Nevertheless, brethren, I have written more boldly to you on some points, as reminding you, because of the grace given to me by God, that I might be a minister [λειτουργόv] of Jesus Christ to the Gentiles, ministering [ἱερουργounta] the gospel of God, that the offering [προσφορά] of the Gentiles might be acceptable, sanctified by the Holy Spirit.
From Strong's Dictionary and Thayer's Greek-English Lexicon:
- a public minister, a servant of the state
- a minister, servant
- so of military labourers
- of the temple
+ of one busied with holy things
+ of a priest
- of the servants of a king
- to minister in the manner of a priest, minister in priestly service
- of those who defend the sanctity of the law by undergoing a violent death
- of the preaching of the gospel
- the act of offering, a bringing to
- that which is offered, a gift, a present. In the NT a sacrifice, whether bloody or not: offering for sin, expiatory offering
These are key words which lose their force in translation. I have posted some years in the past about this text, but now it is showing its usefulness in a project I am working on, so I repeat it here.

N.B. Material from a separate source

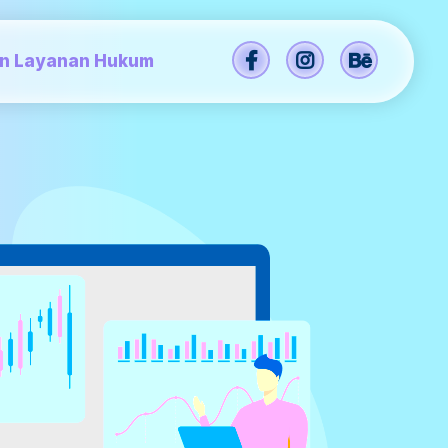
an Layanan Hukum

λειτουργός is best contextualized by the sacrificial language St. Paul is using here, thus rendering the meaning a servant of the temple busied with holy things. Further added to the context is St. Paul's use of the word ἱερουργέω, which has at it's core ἱερόν meaning temple, and is naturally connected to ἱερός meaning sacred in relation to God and ἱερωσύνη meaning priest, which is different from διακονός (a servant minister). The word προσφορά used by St. Paul here is also used of Christ's self-offering in Hebrews 10:10.

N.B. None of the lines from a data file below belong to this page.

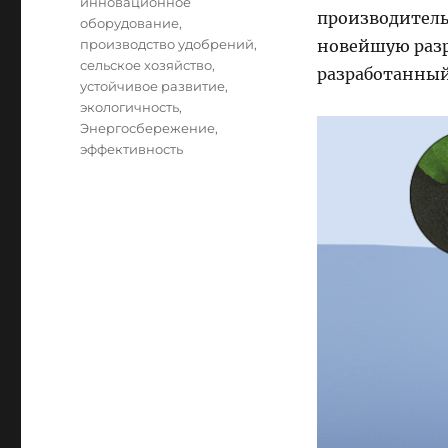
инновационное
производитель
оборудование
,
производство удобрений
,
новейшую разра
сельское хозяйство
,
разработанный
устойчивое развитие
,
экологичность
,
Энергосбережение
,
эффективность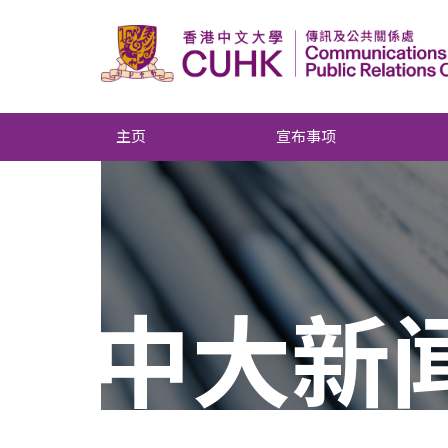
主页
宣布事项
中大新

Though Protestant commentaries often see no logical connection between St. Paul's words and regular ecclesiastical life, and thus deem this passage figurative, the connection is not figurative for those living within a traditional ecclesiology conditioned by the patristic witness. St. Paul is setting his apostolic work in the context of the eschatological kingdom, which now is centered explicitly in the throne room of heaven, from which the Church on earth lives from in communion with the Trinity. He is a servant of the temple, the one made without hands in the heavens. His priestly work is carried out on earth, for Christ has given to him to gather the Gentiles into the Church, that they may be united in the Passover of Jesus Christ.
But God forbid that I should boast except in the cross of our Lord Jesus Christ, by whom the world has been crucified to me, and I to the world. For in Christ Jesus neither circumcision nor uncircumcision avails anything, but a new creation. [Galatians 6:14-15]
This incorporation into the new creation finds its locus in the Eucharistic offering and partaking of the Body and Blood of Christ. From this center the entire life of the Christian is to be transformed into a living sacrifice, as St. Paul says in Romans 12:1 with similar liturgical overtones. This transformation comes not by magic, or by God overrunning passive animals with His power, but by free (i.e. uncoerced) participation in the Life that the Gospel provides and directs. So Christ institutes salvation, the Spirit constitutes salvation in us, and we are called to realize what God has done in us on the existential level.
So this passage is not an allegory but a direct representation of the Apostolic ministry in the reality of the Church. This priestly work continues in the Church through the Apostles' successors, the bishops assisted by those who serve with them in the three-fold ministry. It also depends on us to receive this priestly work in such a way that we are not hearers only but doers of the work, that is, members of the Royal Priesthood who offer ourselves as living sacrifices to God, doing the work given to us in the Gospels.
In the Byzantine Eucharistic Liturgy the bread that is offered is called prosphora, the same term used by St. Paul here and in Hebrews. It is the bread that is offered together with the wine as the Eucharistic sacrifice instituted by Christ and carried out by the Apostles. It is prepared with many prayers beforehand, offered to God, and received as gifts Eucharistized and changed by the Holy Spirit - the Body and Blood of Christ. The remaining prosphora that was not included in the Eucharistic offering at all is divided up, blessed (similar to the nature of holy water), and distributed after the Communion.
We are to become like this bread, and this bread is a symbol of the Body of Christ (in both senses, which is one and the same anyways). It is made with holy water, just as we are baptized into Christ's death. It is imprinted with a seal, just as we are sealed by the Holy Spirit in Chrismation. It gives of itself, through the priest's instrumentation, with prayers for the salvation of many people and the whole Church entire. We are to give of ourselves to our neighbor, both in prayer and of our substance, drawing upon our trust in God to overcome our fears. It is presented to God in holiness. We are to present ourselves to God, both in the Liturgy at the Eucharist, and also in life through the love we have for others. It becomes Christ. We do not become Christ Himself, but we become participants in Him. We are to be like prosphora.
Christ help us to labor in love as wise and faithful servants, and may He cleanse us of all wickedness and laziness in His mercy.